From 1f9d7ee0c80b4f94946ee5650cb242aa01dd6278 Mon Sep 17 00:00:00 2001
From: Wenbing Li <10278425+wenbingl@users.noreply.github.com>
Date: Fri, 7 Mar 2025 16:20:55 -0800
Subject: [PATCH] Fix the added token decoding issue on spm based tokenizer
 (#908)

* fix the added token decoding issue on spm based tokenizer

* skip special
---
 operators/tokenizer/bpe_streaming.hpp | 24 +++++++++++++-----------
 1 file changed, 13 insertions(+), 11 deletions(-)

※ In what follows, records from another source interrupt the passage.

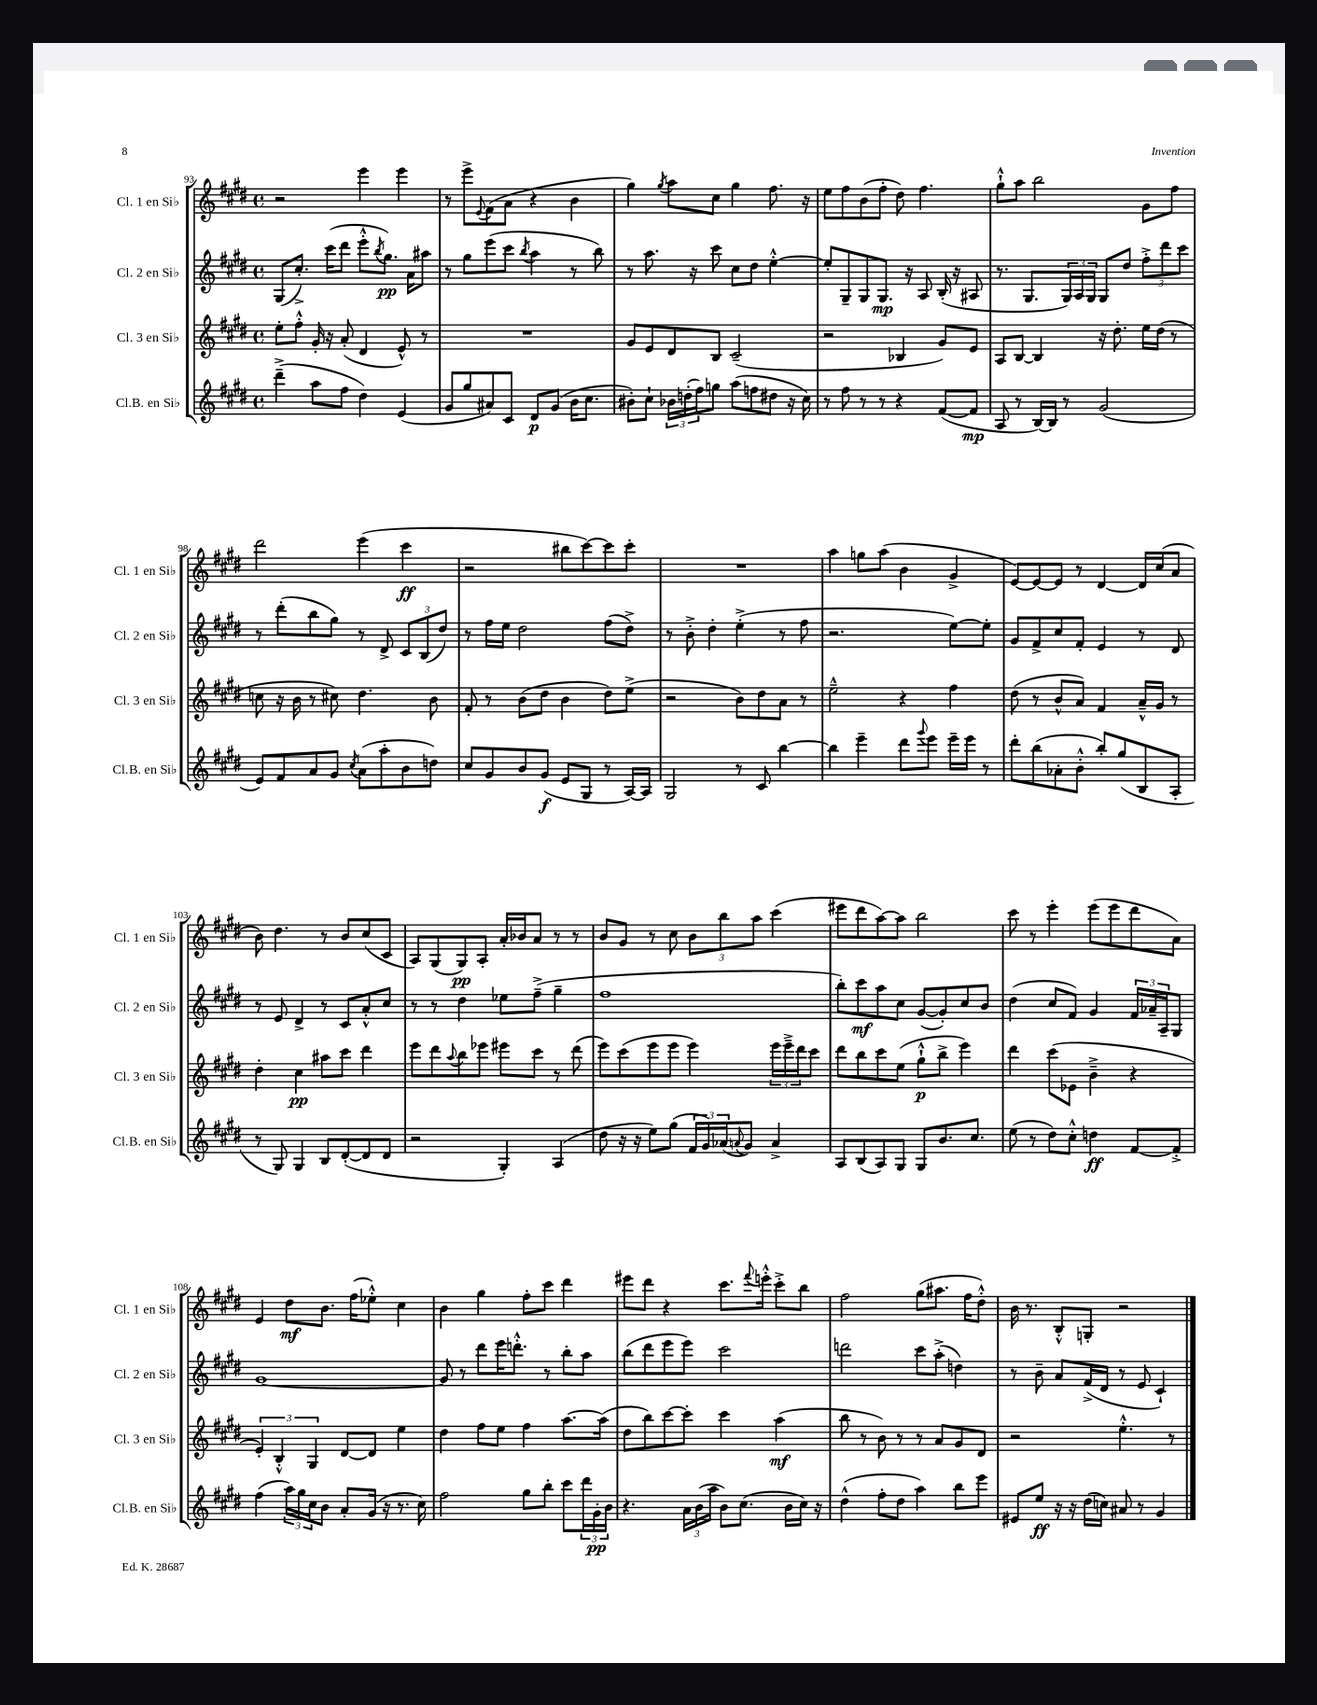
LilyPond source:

<<
\new StaffGroup <<
\new Staff = "s0" \with { instrumentName = "Cl. 1 en Sib" shortInstrumentName = "Cl. 1 en Sib" } {
    \clef treble \key e \major \defaultTimeSignature \time 4/4
    r2 e'''4 e'''4 |
    r8 e'''8-> \appoggiatura { e'8 } fis'8( a'8 r4 b'4 |
    gis''4) \acciaccatura { gis''8 } a''8 cis''8 gis''4 fis''8. r16 |
    e''8 fis''8 b'8( fis''8-. dis''8) fis''4. |
    gis''8-!-^ a''8 b''2 gis'8 fis''8 |
    dis'''2 e'''4( cis'''4\ff |
    r2 bis''8 cis'''8~) cis'''8 cis'''8-. |
    R1 |
    a''4 g''8 a''8( b'4 gis'4-> |
    e'8~) e'8~ e'8 r8 dis'4~ dis'16 cis''16( a'8 |
    b'8) dis''4. r8 b'8 cis''8( cis'8 |
    a8) gis8( gis8\pp) a8-. a'16-. bes'16 a'8 r8 r8 |
    b'8 gis'8 r8 cis''8 \tuplet 3/2 { b'8 b''8 a''8 } cis'''4( |
    eis'''8 dis'''8 a''8~) a''8 b''2 |
    cis'''8 r8 e'''4-. e'''8( e'''8 dis'''8 a'8) |
    e'4 dis''8\mf b'8. fis''16( ees''8-.-^) cis''4 |
    b'4 gis''4 fis''8-. cis'''8 dis'''4 |
    eis'''8 dis'''8 r4 cis'''8. \appoggiatura { fis'''8 } e'''16-.-^ cis'''8-.-> b''8 |
    fis''2 gis''8( ais''8. fis''16 dis''8-.-^) |
    b'16 r8. b8-.-^ g8-. r2 \bar "|." |
}
\new Staff = "s1" \with { instrumentName = "Cl. 2 en Sib" shortInstrumentName = "Cl. 2 en Sib" } {
    \clef treble \key e \major \defaultTimeSignature \time 4/4
    gis8( cis''8.-.->) cis'''16( dis'''8 e'''8-.-^ \acciaccatura { b''8 } gis''8.\pp) a'16 ais''8 |
    r8 gis''8 e'''8( cis'''8 \acciaccatura { b''8 } a''4 r8 b''8) |
    r8 a''8. r16 cis'''8 cis''8 dis''8 e''4~-.-^ |
    e''8-. gis8-- gis8 gis8.\mp r16 a8 b16-.( r16 ais8 |
    r8. gis8. \tuplet 3/2 { gis16) a16 gis16 } gis8 dis''8 \tuplet 3/2 { fis''8-.-> dis'''8 cis'''8 } |
    r8 dis'''8-.( b''8 gis''8) r8 dis'8-> \tuplet 3/2 { cis'8 b8( dis''8) } |
    r8 fis''16 e''16 dis''2 fis''8( dis''8->) |
    r8 b'8-.-> dis''4-. e''4-.->( r8 fis''8 |
    r2. e''8~) e''8-. |
    gis'8 fis'8-> cis''8 fis'8-. e'4 r8 dis'8 |
    r8 e'8 dis'4-> r8 cis'8 a'8-.-^ cis''8 |
    r8 r8 dis''4 ees''8 fis''8--->( gis''4-- |
    fis''1 |
    b''8-.) cis'''8\mf a''8 cis''8 gis'8~( gis'8-.) cis''8 b'8 |
    dis''4( cis''8 fis'8) gis'4 \tuplet 3/2 { fis'16 aes'16-- a16-- } gis8 |
    gis'1~ |
    gis'8 r8 dis'''8 e'''16 d'''8.-.-^ r8 b''8-. a''8 |
    b''8( dis'''8 e'''8 e'''8) cis'''2 |
    d'''2 cis'''8 a''8-.->( d''4) |
    r8 b'8-- a'8 fis'16->( dis'16 r8 e'8 cis'4-!) \bar "|." |
}
\new Staff = "s2" \with { instrumentName = "Cl. 3 en Sib" shortInstrumentName = "Cl. 3 en Sib" } {
    \clef treble \key e \major \defaultTimeSignature \time 4/4
    e''8-. fis''8-.-^ gis'16-. r16 a'8-.( dis'4 e'8-^) r8 |
    R1 |
    gis'8 e'8 dis'8 b8 cis'2--( |
    r2 bes4 gis'8) e'8 |
    a8 b8~ b4 r16 dis''8.-. e''16 dis''16( r8 |
    c''8 r16 b'16 r8 cis''8) dis''4. b'8 |
    fis'8-. r8 b'8( dis''8 b'4 dis''8) e''8->( |
    r2 b'8) dis''8 a'8 r8 |
    e''2---^ r4 fis''4 |
    dis''8( r8 b'8-^ a'8) fis'4 a'16---^ gis'16 r8 |
    dis''4-. cis''4\pp ais''8 cis'''8 dis'''4 |
    e'''8 dis'''8 \appoggiatura { a''8 } b''8 ees'''8 eis'''8 cis'''8 r8 dis'''8( |
    e'''8) cis'''8( e'''8 e'''8 e'''4) \tuplet 3/2 { e'''16 e'''16---> dis'''16 } cis'''8 |
    dis'''8 b''8 cis'''8 e''8( gis''8-!-^\p b''8-> e'''4) |
    dis'''4 cis'''8( ees'8 b'4---> r4 |
    \tuplet 3/2 { e'4-.) b4-.-^ gis4 } dis'8~ dis'8 e''4 |
    dis''4 fis''8 e''8 fis''4 a''8.~ a''16( |
    dis''8 b''8) cis'''8~ cis'''8-. cis'''4 a''4\mf( |
    b''8 r8 b'8) r8 r8 a'8 gis'8 dis'8 |
    r2 e''4.-.-^ r8 \bar "|." |
}
\new Staff = "s3" \with { instrumentName = "Cl.B. en Sib" shortInstrumentName = "Cl.B. en Sib" } {
    \clef treble \key e \major \defaultTimeSignature \time 4/4
    dis'''4--->( a''8 fis''8 dis''4) e'4( |
    gis'8 gis''8 ais'8) cis'8 dis'8\p gis'8( b'16 cis''8. |
    bis'8-.) cis''8-! \tuplet 3/2 { bes'16 d''16-.( fis''16) } g''8 a''8( f''8 dis''8 r16 cis''16) |
    r8 fis''8 r8 r8 r4 fis'8~( fis'8\mp |
    a8 r8 b16~) b16 r8 gis'2( |
    e'8) fis'8 a'8 gis'8 \acciaccatura { cis''8 } a'8( a''8-. b'8 d''8) |
    cis''8 gis'8 b'8 gis'8\f( e'8 gis8 r8 a16~) a16 |
    gis2 r8 cis'8 b''4~ |
    b''4 e'''4-- dis'''8 \appoggiatura { gis'''8 } e'''8 e'''16-- e'''16 r8 |
    dis'''8-. b''8( aes'8-. b'8-.-^ b''8-.) gis''8( b8 a8-. |
    r8 gis8) gis4 b8 dis'8~-.( dis'8 dis'8 |
    r2 gis4-.) a4( |
    dis''8 r16 r16 e''8) gis''8( \tuplet 3/2 { fis'16 gis'16) aes'16( } \appoggiatura { a'8 } gis'8) a'4-> |
    a8 b8( a8) gis8 gis8 b'8. cis''8. |
    e''8( r8 dis''8) cis''8-.-^ d''4\ff fis'8~ fis'8-.-> |
    fis''4( \tuplet 3/2 { a''16) gis''16 cis''16 } b'8 a'8-. gis'16( r16 r8. cis''16) |
    fis''2 gis''8 b''8-. cis'''8 \tuplet 3/2 { dis'''16 gis'16-.\pp b'16 } |
    r4. \tuplet 3/2 { a'16 b'16( a''16 } b'8) cis''8.( b'16 cis''16) r16 |
    dis''4-^( fis''8-. dis''8 a''4) b''8 e'''8 |
    eis'8 e''8\ff r16 r16 dis''16( c''16) ais'8 r8 gis'4 \bar "|." |
}
>>
>>
\layout { \context { \Score currentBarNumber = #93 } }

diff --git a/operators/tokenizer/bpe_streaming.hpp b/operators/tokenizer/bpe_streaming.hpp
index 33b1cdee..dab2268e 100644
--- a/operators/tokenizer/bpe_streaming.hpp
+++ b/operators/tokenizer/bpe_streaming.hpp
@@ -47,8 +47,6 @@ class BpeStreamingDecoder : public KernelBpeDecoder {
     return {};
   }
 
-
-
   OrtxStatus Id2Token(extTokenId_t id,
                       std::string& token,
                       bool skip_special_tokens,
@@ -95,17 +93,21 @@ class BpeStreamingDecoder : public KernelBpeDecoder {
   }
 
   OrtxStatus SpmId2Token(extTokenId_t id, std::string& token, bool& f_special_last) const {
-
-    std::string piece = id < arr_vocab_.size() ? arr_vocab_[id] : "";
     bool f_special = false;
-    if (piece.empty() || all_special_ids_.count(id)) {
-      token = "";
-      f_special = true;
-    } else if (IsSpmByteWord(piece)) {
-      char buf[3] = {piece[3], piece[4], 0};  // something like <0x20>
-      token = {static_cast<char>(strtol(buf, NULL, 16))};
+    if (added_tokens_.count(id)) {
+      f_special = all_special_ids_.count(id) ? true : false;
+      // special token was skipped
+      token = f_special ? "" : added_tokens_.at(id);
     } else {
-      token = ReplaceAll(piece, std::string(ort_extensions::spm_escaped_space), " ");
+      std::string piece = id < arr_vocab_.size() ? arr_vocab_[id] : "";
+      if (piece.empty()) {
+        token = unk_token_;
+      } else if (IsSpmByteWord(piece)) {
+        char buf[3] = {piece[3], piece[4], 0};  // something like <0x20>
+        token = {static_cast<char>(strtol(buf, NULL, 16))};
+      } else {
+        token = ReplaceAll(piece, std::string(ort_extensions::spm_escaped_space), " ");
+      }
     }
 
     if (!token.empty() && token[0] == ' ' && f_special_last && add_dummy_prefix_) {